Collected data

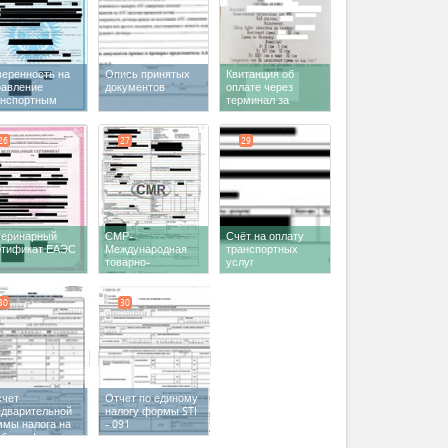
веренность на
Опись принятых
Квитанция об
равление
документов
оплате через
анспортным
терминал за
едством
разрешение на
въезд и выезд
26
27
29
теринарный
СМР-
Счёт на оплату
ртификат ЕАЭС
Международная
транспортных
товарно-
услуг
транспортная
накладная
30
30
счет
Отчет по единому
едварительной
налогу формы STI
ммы налога на
- 091
ибыль формы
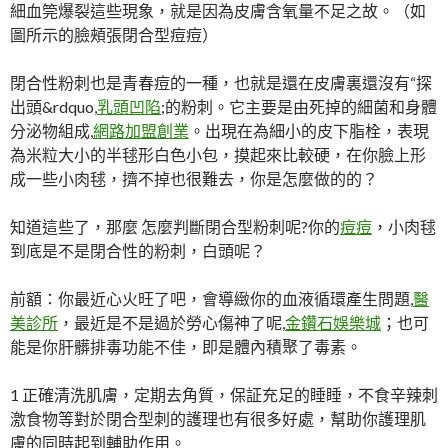
細血筦爆裂這些現象，就是因為皮膚含氧量不足之故。（如
圖所示的臉頰張閉合型痘痘）
閉合性粉刺也是青春痘的一種，也就是還在皮膚裏還沒有“探
出頭&rdquo,
乳頭凹陷
;的粉刺。它主要是由死掉的細菌和身體
分泌物組成,
網路加盟創業
。出現在為細小的皮下脂栓，表現
為米粒大小的半毬形白色小包，摸起來比較硬，在你臉上形
成一些小肉毬，擠不掉也很難去，你是怎麼做的的？
知道這些了，那麼 怎麼判斷閉合型粉刺呢?你的
痘痘
，小肉毬
到底是不是閉合性的粉刺，白頭呢？
前額：你最近心火旺了吧，會導緻你的血液循環產生問題,
醫
美診所
，最近是不是過於勞心傷神了呢,
金鑽石娛樂城
；也可
能是你肝髒排毒功能不佳，即是體內積聚了毒素。
1 正確清洗肌膚，定期去角質，保証充足的睡睡，不食辛辣刺
激食物等對於閉合型刺的護理也有很多好處，幫助你護理肌
膚的同時起到輔助作用。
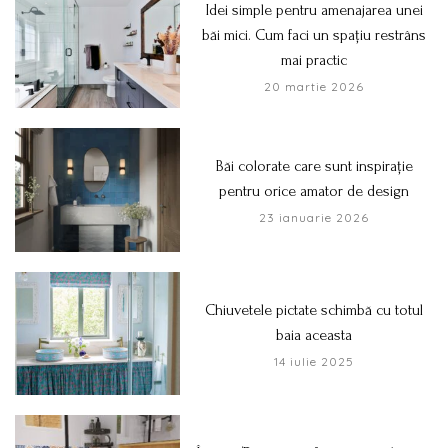
Idei simple pentru amenajarea unei
băi mici. Cum faci un spațiu restrâns
mai practic
20 martie 2026
Băi colorate care sunt inspirație
pentru orice amator de design
23 ianuarie 2026
Chiuvetele pictate schimbă cu totul
baia aceasta
14 iulie 2025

[EXERCISE DESCRIPTION] Look above for the line with "băi mici. Cum faci un spațiu restrâns", then copy it and each later line exactly, stopping at the last line of the records.

[SOLUTION TO THIS PROBLEM]
băi mici. Cum faci un spațiu restrâns
mai practic
20 martie 2026
Băi colorate care sunt inspirație
pentru orice amator de design
23 ianuarie 2026
Chiuvetele pictate schimbă cu totul
baia aceasta
14 iulie 2025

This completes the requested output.